Why is this annoying? Partly because it’s dumb — and because we need less stupidity rather than more. Partly because, once again, the media have indulged the silliest people in America — rather than ignored them, as they deserve. And partly — mostly, really — because this incident illustrates the preposterous double standard that our would-be arbiters of taste routinely apply to quotidian uses of the English language. When the phrase at hand is, say, “From the river to the sea” or “Globalize the intifada” or “Defund the police,” we are treated to exquisite journeys into nuance and context, alongside detailed dissections of how words are translated from one language to another. In those cases, we are assured that nobody who says any of those things actually means them — even when their utterance is attached to a clear declaration of intent. But when American Eagle makes an advertisement for denim, all hell breaks loose. A pretty blonde girl says she has good jeans — in a commercial for jeans — and the presumptions instantly invert.

 

Which is ridiculous, isn’t it? For my sins, I have now subjected myself to a bunch of essays and conversations that promulgate the idea that American Eagle has put out a Nazi denim advertisement, and none of them have come close to answering the only question that matters here, which is, “Why?” Why would American Eagle do anything of the sort? Why would Sydney Sweeney consent to help? And who, upon watching the spot, would react to it by reaching for their copy of Mein Kampf?
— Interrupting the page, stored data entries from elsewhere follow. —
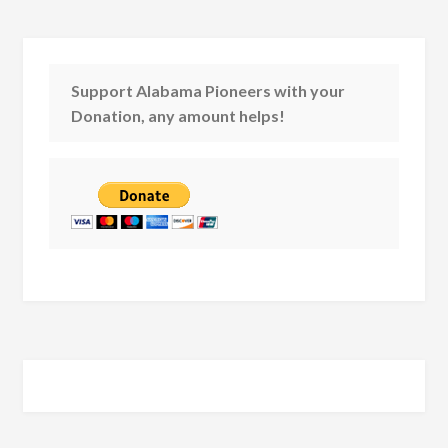
Support Alabama Pioneers with your
Donation, any amount helps!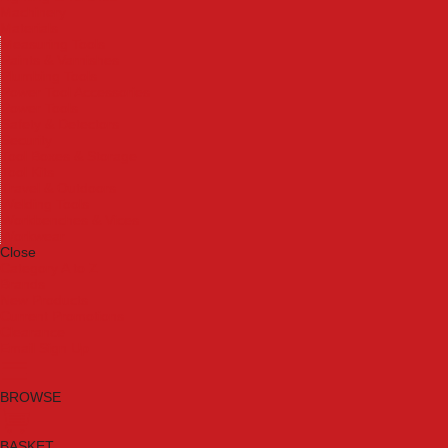
Machinery
Materials
Measuring Tools
Paints & Varnishes
Plumbing Tools
Power Tool Accessories
Power Tools
Safety & Detectors
Security
Tool Boxes & Storage
Tool Kits
Travel & Outdoors
Welding Tools
Workbenches & Vices
Workwear
Close
Category A to Z
Brands
New Products
Current Promotions
Clearance
Email Sign Up
BROWSE
BASKET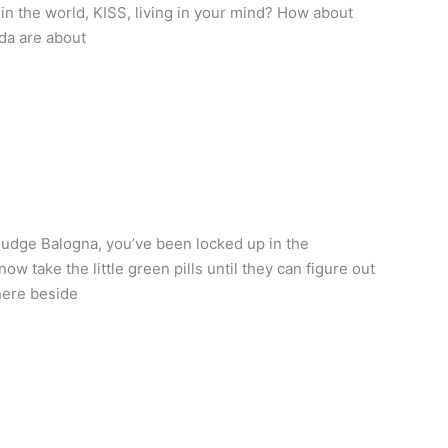
in the world, KISS, living in your mind? How about
da are about
Judge Balogna, you’ve been locked up in the
take the little green pills until they can figure out
here beside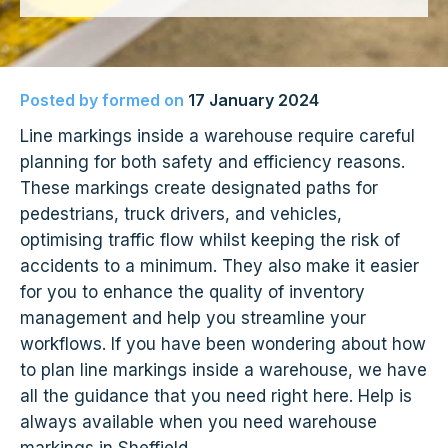
Posted by
formed
on
17 January 2024
Line markings inside a warehouse require careful
planning for both safety and efficiency reasons.
These markings create designated paths for
pedestrians, truck drivers, and vehicles,
optimising traffic flow whilst keeping the risk of
accidents to a minimum. They also make it easier
for you to enhance the quality of inventory
management and help you streamline your
workflows. If you have been wondering about how
to plan line markings inside a warehouse, we have
all the guidance that you need right here. Help is
always available when you need warehouse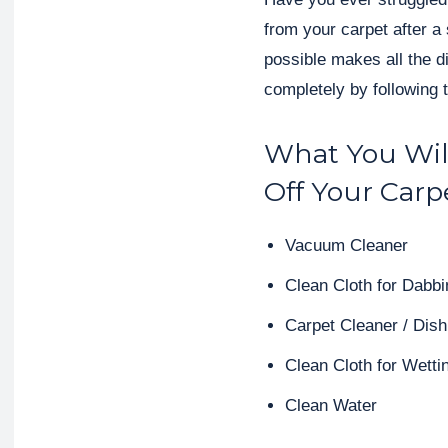
from your carpet after a 
possible makes all the d
completely by following 
What You Wil
Off Your Carp
Vacuum Cleaner
Clean Cloth for Dabbi
Carpet Cleaner / Di
Clean Cloth for Wetti
Clean Water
To believe that there is anything nefarious about the “Sydney Sweeney has good jeans” line, one has to forget everything one knows about sex, fashion, and marketing, to conclude that Sydney Sweeney is sedulously attempting to commit career suicide, and to imagine that, when this idea was merely embryonic, American Eagle’s beleaguered owners came back from lunch one sunny afternoon, sat happily around their corporate meeting table, and wondered aloud whether their favorite ad agency might just happen to have anything a bit Himmleresque lurking in its summer collection.

 

Or, to put it another way: one has to be a total bloody moron.